The results of the study by Gallant et al validate those reported by Elion et al in the phase 2 study of COBI versus RIT [12]. In that study, 89 patients were randomly assigned in a 2:1 ratio to the ATV/COBI arm. Through week 48, both groups achieved and maintained similar rates of virologic suppression and similar CD4+ T-cell count increases. Similarly, the most common toxicity was also driven by high bilirubin levels. Actually, slightly higher bilirubin levels in the COBI arm were found in the studies by Elion et al and Gallant et al; it was hypothesized that differences between COBI and RTV in the affinity for off-target metabolic enzymes could be implicated, although levels of ATV measured in a subsample of patients were not significantly different between arms. Gilead has submitted a New Drug Application to the FDA for marketing approval of cobicistat as a boosting agent for darunavir and ATV [13]. Studies of coformulations with these drugs are ongoing [14]. Of note, Gilead, the COBI patent holder, signed an agreement with the Medicines Patent Pool to transfer the manufacturing technology to Indian companies in order to produce generic versions of this drug, making it potentially available in 102 low- and middle-income countries [15].
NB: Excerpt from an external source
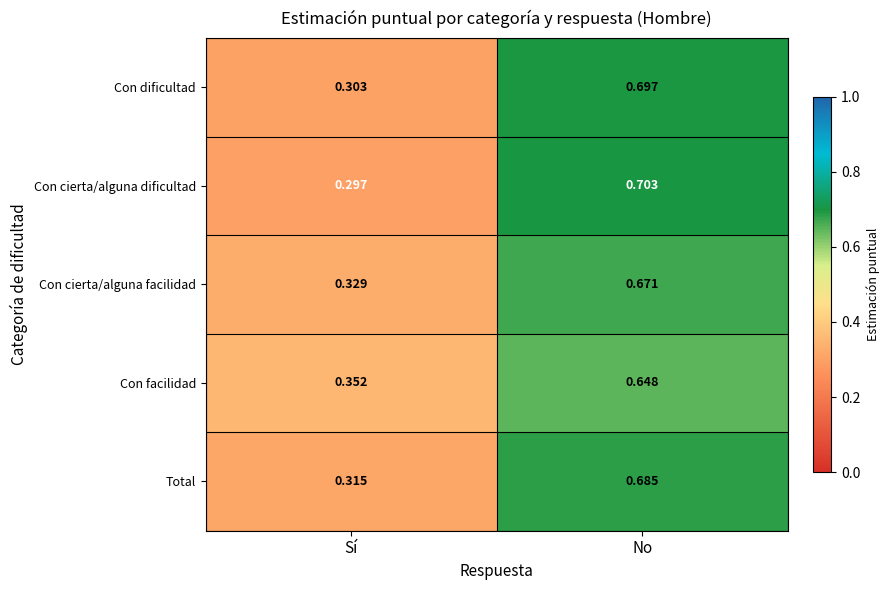

At which label is Con dificultad closest to 0?

Sí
In conclusion, this phase 3 study shows that COBI-boosted ATV has high a efficacy, a good tolerability profile, and is noninferior to RTV-boosted ATV. Its potential role in novel ART combinations will depend on the confirmation of its promising data as a new boosting agent, cost comparisons to ritonavir, and the availability of new coformulations. HIV caregivers now have a new tool for managing their patients, as well as a new challenge in understanding the implications of changes in results of renal function tests.